Three Killed, Over 400 Injured as Protesters Clash With Police in Pakistan

Photograph in Pakistan’s Dawn newspaper showing the Army trying to control the protesters.


NEW DELHI: Three people were killed and almost 400 injured in clashes with the police, as thousands of anti-government protesters led by by Pakistan Tehreek-i-Insaf (PTI) and Pakistan Awami Tehreek (PAT), marched toward Pakistani Prime Minister Nawaz Sharif’s residence.

Thousands of protesters have been camping out in Islamabad, calling for Sharif’s resignation. The overnight violence this past weekend has raised the stakes, with PTI leader Imran Khan directly implicating Sharif. “"Police action against innocent people should be condemned. We will fire an FIR against Nawaz Sharif," Khan said, adding, “Nawaz has killed innocent people. We will won't budge till Sharif resigns.”

The protests, which began on Pakistan’s Independence Day - August 14, are led by PTI’s Khan and PAT’s Tahirul Qadri. Pakistani media reported that whilst PTI’s main demand was to push for Nawaz Sharif’s resignation, PAT’s agenda was centred on the resignation of the Pakistani Prime Minister’s brother, Punjab Chief Minister Shahbaz Sharif.

As Khan and Qadri pushed through with their demands, the National Assembly passed a resolution rejecting the PTI’s and PAT’s “unconstitutional demands.”

Earlier, the United States issued a strong statement condemning Khan and Qadri’s actions, saying extra-constitutional transfer of power in Pakistan is unacceptable, and that those “attempting to impose these changes” should refrain from doing so. “Nawaz Sharif was elected and is prime minister. There is a government that was elected and is in place,” Marie Harf, State Department deputy spokesperson, said, adding ““We support the constitutional and electoral process in Pakistan...That was a process they followed, an election they had, and we are focused on working with Pakistan… And we do not support any extra-constitutional changes to that democratic system or the people attempting to impose them.”

Khan, in turn, accused the US of interfering in Pakistan’s internal affairs, adding that the Pakistan Muslim League - Nawaz (PML-N) government is a “servant of the US” that “polishes the shoes of the Americans”.

Referring to his main charge, Khan, who is calling for Sharif’s resignation based on suspicions that the elections were rigged, asked, “If an election took place in the US and a Congressman said that a majority of the votes could not be verified, wouldn't that constitute a full blown enquiry in America?”

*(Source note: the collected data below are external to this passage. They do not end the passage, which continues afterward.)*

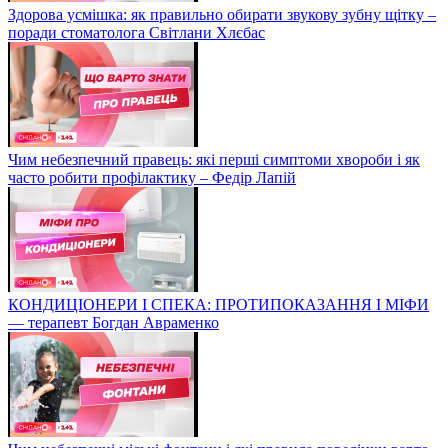
Здорова усмішка: як правильно обирати звукову зубну щітку –
поради стоматолога Світлани Хлєбас
Чим небезпечний правець: які перші симптоми хвороби і як
часто робити профілактику – Федір Лапій
КОНДИЦІОНЕРИ І СПЕКА: ПРОТИПОКАЗАННЯ І МІФИ
— терапевт Богдан Авраменко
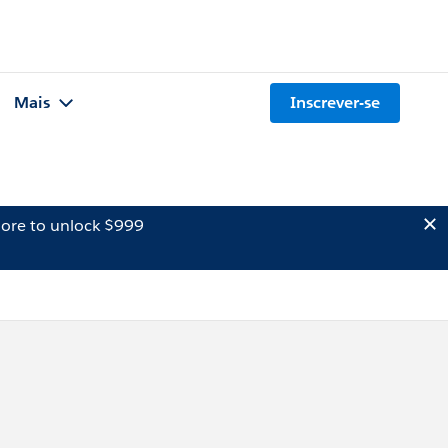
Mais
Inscrever-se
ore to unlock $999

Qadri, who has found common ground with Khan on the issue of Sharif’s resignation, differs on the grounds that the PAT movement, instead of calling for fresh elections as Khan is, wants to replace the current government with a national government composed of technocrats.

Although the Sharif government had not moved to stop the marches, its actions demonstrated that it took the challenge seriously. This would explain the ban on gatherings, the impounding of vehicles, the closing of petrol stations and the deployment of troops to Islamabad. Ironically however, Sharif’s decision to deploy the army has given his critics more fodder, seemingly indicating that Pakistan’s civilian administration is still heavily reliant on the country’s military, which has ruled Pakistan through a series of coups, for protection.